British Pub Etiquette

Pubs are central to the British way of life, with some estimates suggesting 15 million people visit them each week. Although they can be a great place to hang out with friends, the unwritten rules of the pub often cause problems for non-Brits. This six-step guide should help you.

1. Finding a Pub

Finding a pub shouldn’t be too difficult, because most pub entrances look the same and there is a lot of repetition with names – The Red Lion, The Crown, and The Royal Oak being the three most common names according to the Daily Mail. Although it isn’t hard to find a pub, finding a good one is a different matter. Ask your British friends “Where’s your local?” and they’ll tell you which pub they normally go to. The local is the pub near your house that you visit the most.

outsidepub  inside pub

2. Getting In

Apart from the busiest nights like New Year’s Eve, pubs rarely have bouncers (security guards) on the door, so anyone can walk in (note: bars and nightclubs are different and almost always have bouncers). Some pubs are child friendly, but you have to be 18 or over to drink alcohol. Having said that, not all pubs are strict when it comes to asking for ID, and it’s not uncommon for people under 18 to drink in pubs, although it is illegal.

3. Sit or Stand?

One of the biggest surprises for many foreigners is that Brits commonly drink while standing up. Seats can be rare in a busy pub, and quite often younger drinkers prefer to stand and drink, so don’t walk out if all the seats are taken.

4. Buying Drinks

Table service doesn’t exist in British pubs, so if you stand around waiting for a waiter or waitress, you’re going to get thirsty. If you want to buy a drink, you need to go to the bar to get served, but unlike Australia, there’s no queue (line). On a busy night, patrons have to jostle to get to the bar then try their best to make eye contact with the bartender. In theory, the bartender should know which customer is next, but this doesn’t always happen, so it can get frustrating on busy nights.
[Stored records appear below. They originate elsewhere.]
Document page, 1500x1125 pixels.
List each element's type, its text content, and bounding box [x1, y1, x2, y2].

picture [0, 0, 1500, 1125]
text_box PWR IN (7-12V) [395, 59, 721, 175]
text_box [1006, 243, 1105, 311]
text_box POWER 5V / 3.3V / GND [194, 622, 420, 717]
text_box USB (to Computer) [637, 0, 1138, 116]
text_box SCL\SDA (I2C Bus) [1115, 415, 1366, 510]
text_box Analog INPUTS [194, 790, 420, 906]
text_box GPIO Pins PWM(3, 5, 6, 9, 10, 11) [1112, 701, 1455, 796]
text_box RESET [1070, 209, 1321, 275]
In the UK, there is something called the round system. Among Brits, it’s rude to go to the bar and buy a drink just for yourself, so before going to the bar, it’s common to say, “My round,” then ask people what they want to drink. This means that you will buy the next round (order of drinks). In theory, everyone should buy an equal amount of drinks, but you have to be careful of people who try to avoid buying their round.

pint gin wine

5. What to Drink

The most commonly drunk beverage in the British pub is beer. Beers that are on tap are most popular, with famous brands like Carling, Stella Artois, and Foster’s widely available. Beers on tap are usually lagers and served cold. The other kind of beers are on pump – traditional British bitters that are served cool rather than cold. They have stronger flavours than lager but are not nearly as popular. Most pubs will sell at least one locally produced bitter.
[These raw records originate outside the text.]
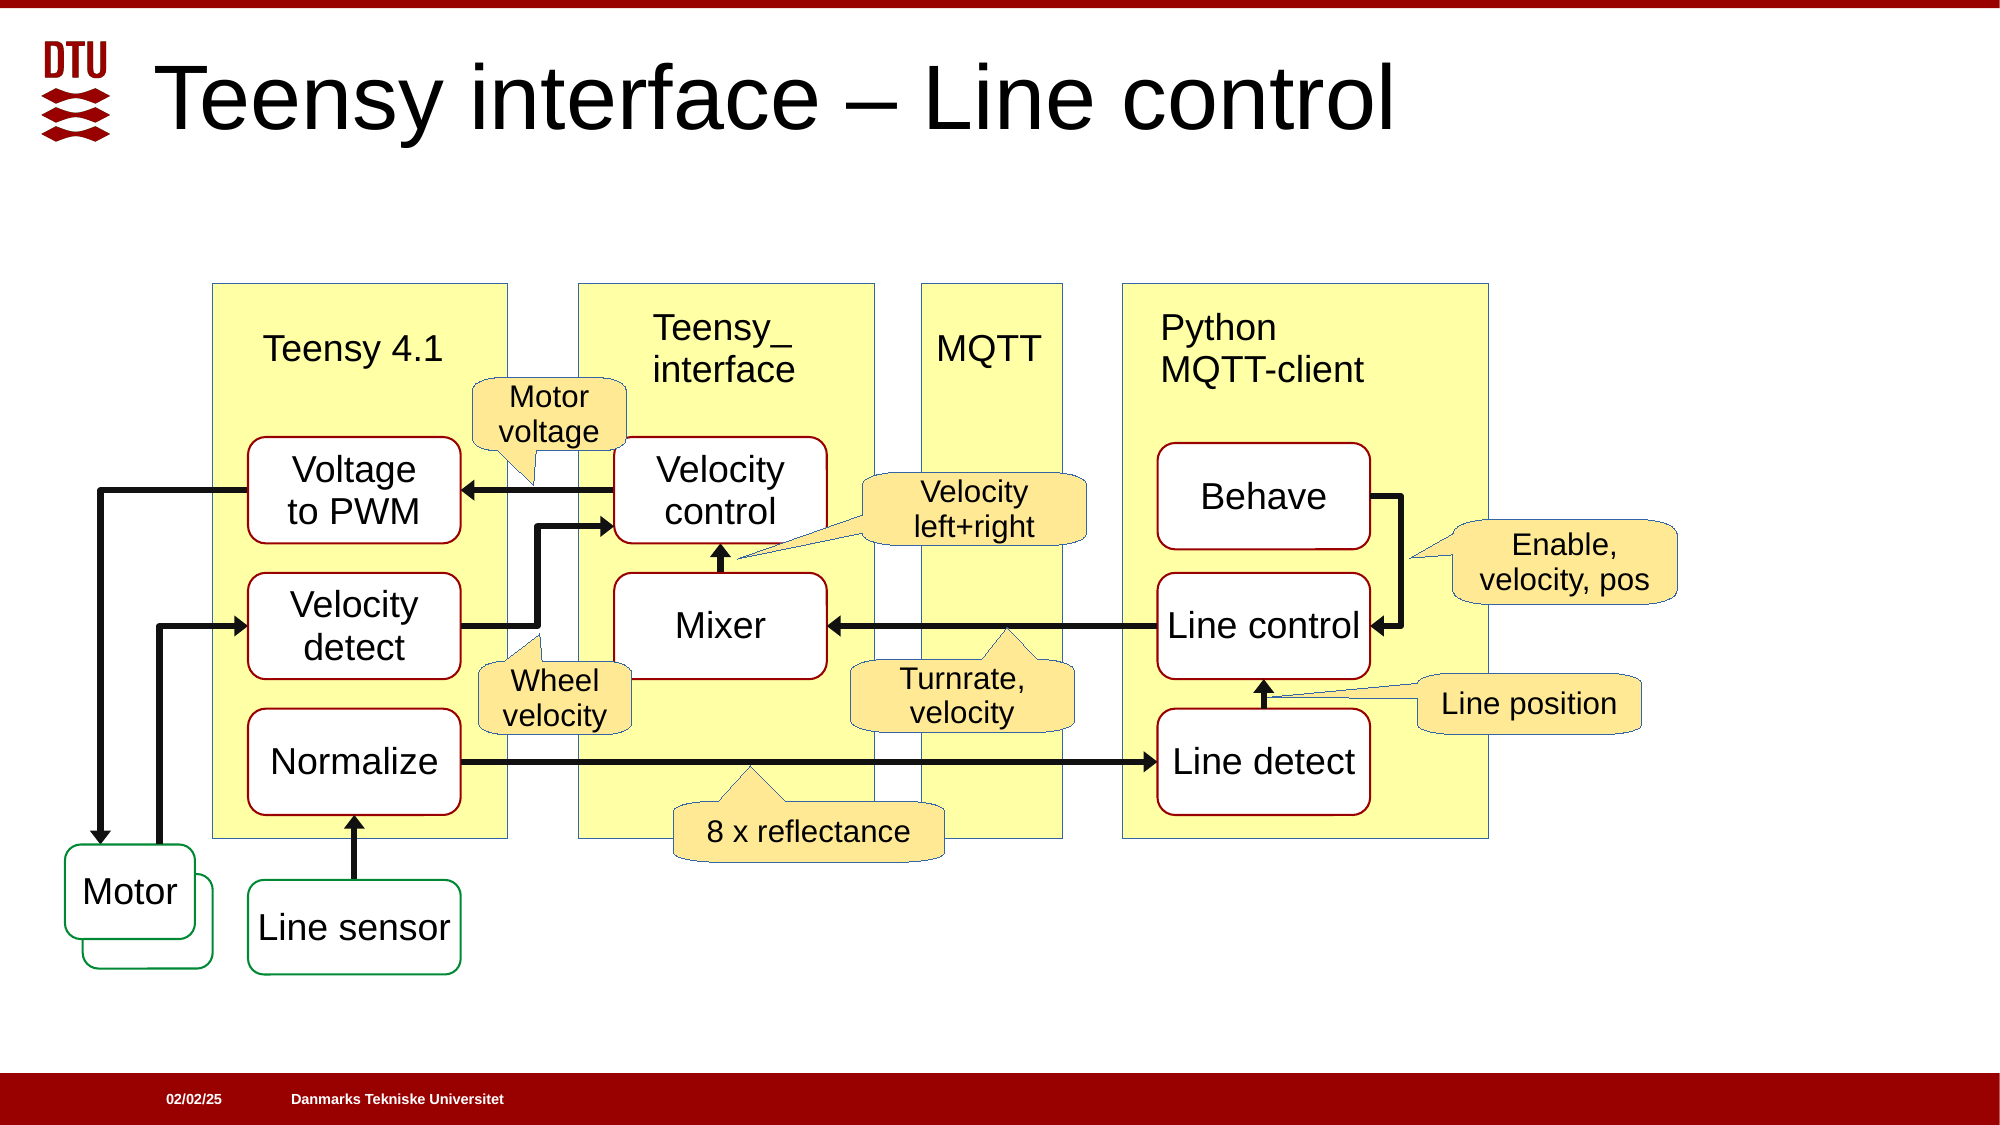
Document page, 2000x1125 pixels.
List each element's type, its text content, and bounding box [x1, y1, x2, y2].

text_box MQTT [921, 320, 1063, 378]
text_box Line control [1157, 572, 1371, 680]
text_box Voltage to PWM [248, 437, 461, 544]
text_box [921, 765, 1063, 839]
text_box [578, 493, 614, 525]
text_box Motor [82, 874, 213, 969]
text_box [921, 545, 1063, 623]
text_box Teensy 4.1 [248, 320, 534, 378]
text_box [1122, 283, 1489, 697]
text_box [921, 629, 1004, 659]
text_box Python MQTT-client [1145, 299, 1380, 399]
text_box [722, 534, 875, 625]
text_box Velocity left+right [737, 472, 1087, 560]
text_box 8 x reflectance [673, 765, 945, 863]
text_box [921, 283, 1063, 320]
text_box Line sensor [248, 879, 461, 975]
text_box [212, 492, 508, 625]
text_box Motor voltage [472, 377, 627, 486]
text_box Mixer [614, 572, 827, 680]
text_box [212, 283, 508, 489]
text_box Line detect [1157, 708, 1371, 816]
text_box Normalize [248, 708, 461, 816]
title Teensy interface – Line control [153, 46, 1900, 192]
text_box Behave [1157, 442, 1371, 550]
text_box Line position [1267, 673, 1642, 735]
text_box [578, 283, 875, 527]
text_box [578, 528, 719, 661]
text_box [578, 627, 875, 759]
text_box Motor [64, 844, 195, 940]
text_box Velocity detect [248, 572, 461, 680]
text_box [1122, 629, 1262, 760]
text_box [212, 627, 508, 839]
text_box [751, 765, 875, 801]
text_box [921, 730, 1063, 759]
text_box [1122, 698, 1489, 839]
text_box [578, 765, 749, 839]
text_box Velocity control [614, 437, 827, 544]
text_box Turnrate, velocity [850, 627, 1075, 733]
text_box Enable, velocity, pos [1409, 519, 1678, 605]
text_box [356, 765, 508, 839]
text_box [1010, 629, 1063, 662]
text_box [578, 450, 614, 487]
text_box Teensy_ interface [637, 299, 921, 399]
text_box [921, 378, 1063, 473]
text_box Wheel velocity [478, 633, 632, 735]
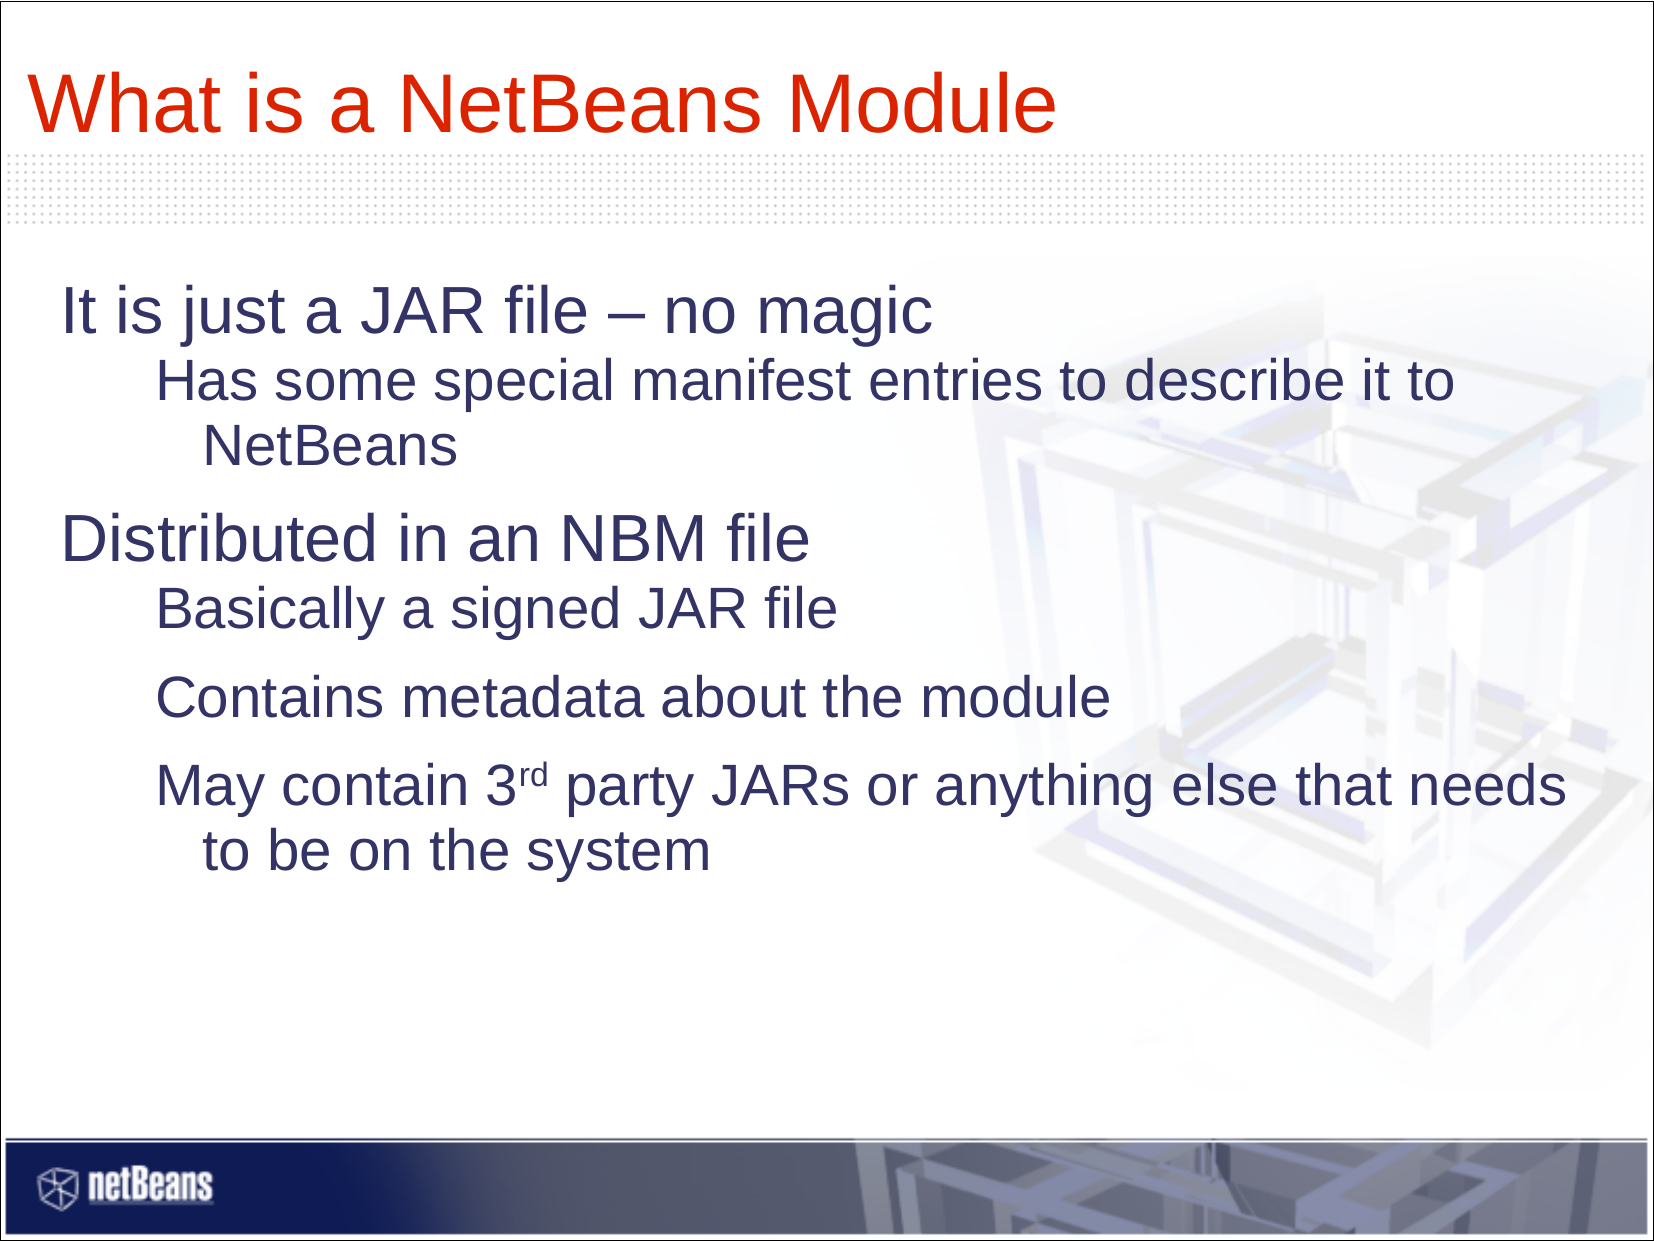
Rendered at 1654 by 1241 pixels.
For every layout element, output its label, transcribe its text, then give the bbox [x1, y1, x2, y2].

list It is just a JAR file – no magic Has some special manifest entries to describe it to NetBeans Distributed in an NBM file Basically a signed JAR file Contains metadata about the module May contain 3rd party JARs or anything else that needs to be on the system [60, 272, 1571, 1127]
title What is a NetBeans Module [27, 0, 1627, 208]
picture [1, 2, 1653, 1240]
Beer is most commonly served in pint glasses (568cc), but bottles (more expensive) and half pints are also available. Half pints are rarely drunk, and if you order one, your British friends will probably make fun of you for being a weak drinker. It is normal to tell the bartender what container you want, so you should ask for:

  • “Two pints of Carlsberg, please.”
  • “Two bottles of Carlsberg, please.”
  • “Two halves of Carlsberg, please.”

Spirits (liquor in North America) are also popular, with all the common international spirits available. Vodka, gin, and whisky are widely drunk, with some pubs in Scotland having so many whiskies that they have their own whisky list. Spirit measures come in either singles (one shot) or doubles (two shots), and bar staff are trained to ask, “Do you want a double?” because most people say yes. Some people drink spirits neat (on their own), others prefer to drink them on the rocks (with ice), but they are most commonly consumed with mixers. Jack Daniels and coke, vodka and orange, and gin and tonic (fizzy water) are three of the most popular pairings. When drinking spirits, they should be ordered in the following order: size-spirit-style. For example:

  • “Single whisky neat, please.”
  • “Double vodka on the rocks, please.”
  • “Single gin and tonic, please.”

It’s up to you whether you want to specify the drink (e.g. gin and tonic) or the exact brand (e.g. Tanqueray and tonic).
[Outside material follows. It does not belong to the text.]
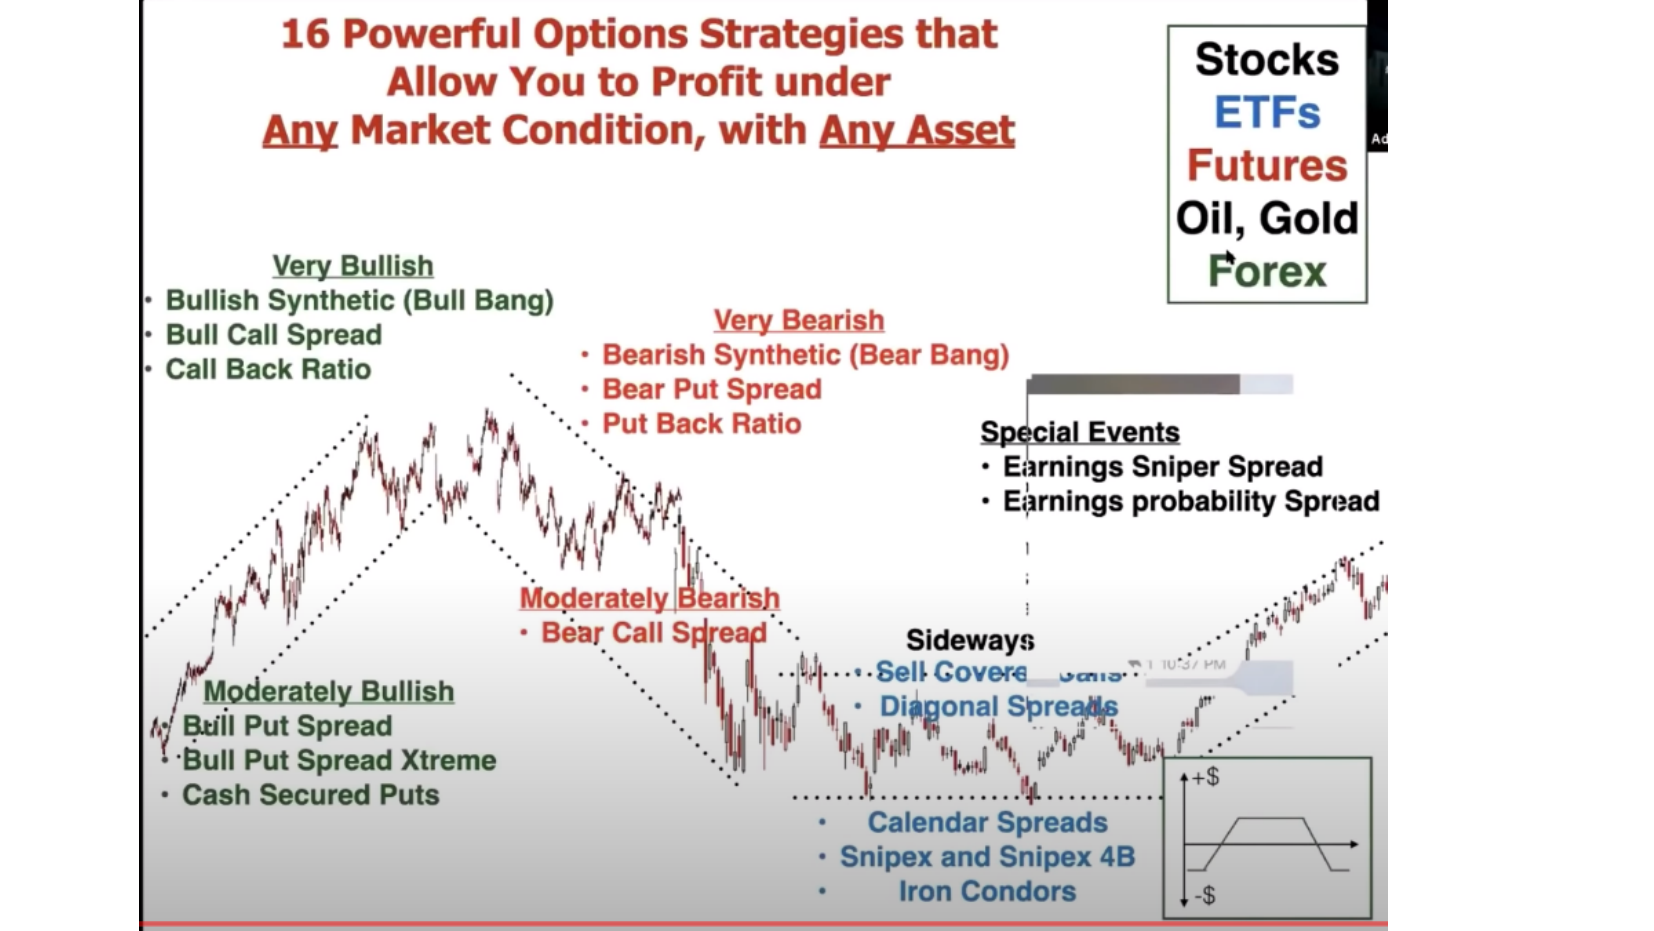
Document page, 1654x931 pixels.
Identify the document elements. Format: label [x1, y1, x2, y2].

picture [139, 0, 1388, 931]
Other drinks include shots, which are served in small glasses and meant to be drunk in one go. They are generally consumed by younger people wanting to get drunk, with Jagermeister and Sambuca among the most popular. Wine is also sold in all pubs, but don’t forget to specify whether it’s a “small wine” or a “large wine.” Lastly, cider is apple beer and is available in most pubs. A popular student drink is snakebite and black, which is half lager and half cider, with a dash of blackcurrant squash on top. It gets you drunk quickly.

6. Tipping

Tipping is not the norm in British pubs. Some places have tip jars, but most customers don’t put anything in them. If you’re feeling generous, say to the bartender, “And one for yourself,” at the end of your order. This means that you will buy the bartender a drink, and s/he should add the cost of his/her drink to your bill. If you go to the bar often enough to become friendly with the staff, they might tell you your drink is on the house (free), but this is not common.